_INSTRUCTIONS FOR THE TASK_: Your task is to copy every line of the entries that holds the word "warranty".

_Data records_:
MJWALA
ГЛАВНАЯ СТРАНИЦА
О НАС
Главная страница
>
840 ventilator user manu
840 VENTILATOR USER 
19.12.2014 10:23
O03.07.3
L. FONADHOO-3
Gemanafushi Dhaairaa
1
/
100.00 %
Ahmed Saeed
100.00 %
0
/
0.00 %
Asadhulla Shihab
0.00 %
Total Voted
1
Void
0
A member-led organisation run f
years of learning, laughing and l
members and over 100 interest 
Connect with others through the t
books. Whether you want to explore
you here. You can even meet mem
==
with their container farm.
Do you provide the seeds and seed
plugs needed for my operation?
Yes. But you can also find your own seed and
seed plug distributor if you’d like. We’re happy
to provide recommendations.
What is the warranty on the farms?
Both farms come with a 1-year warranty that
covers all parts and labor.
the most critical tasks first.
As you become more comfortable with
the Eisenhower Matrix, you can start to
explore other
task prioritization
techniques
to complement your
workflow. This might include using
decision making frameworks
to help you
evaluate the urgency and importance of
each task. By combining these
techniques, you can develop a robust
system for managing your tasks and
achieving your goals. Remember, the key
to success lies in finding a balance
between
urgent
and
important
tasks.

_RESULT_:
What is the warranty on the farms?
Both farms come with a 1-year warranty that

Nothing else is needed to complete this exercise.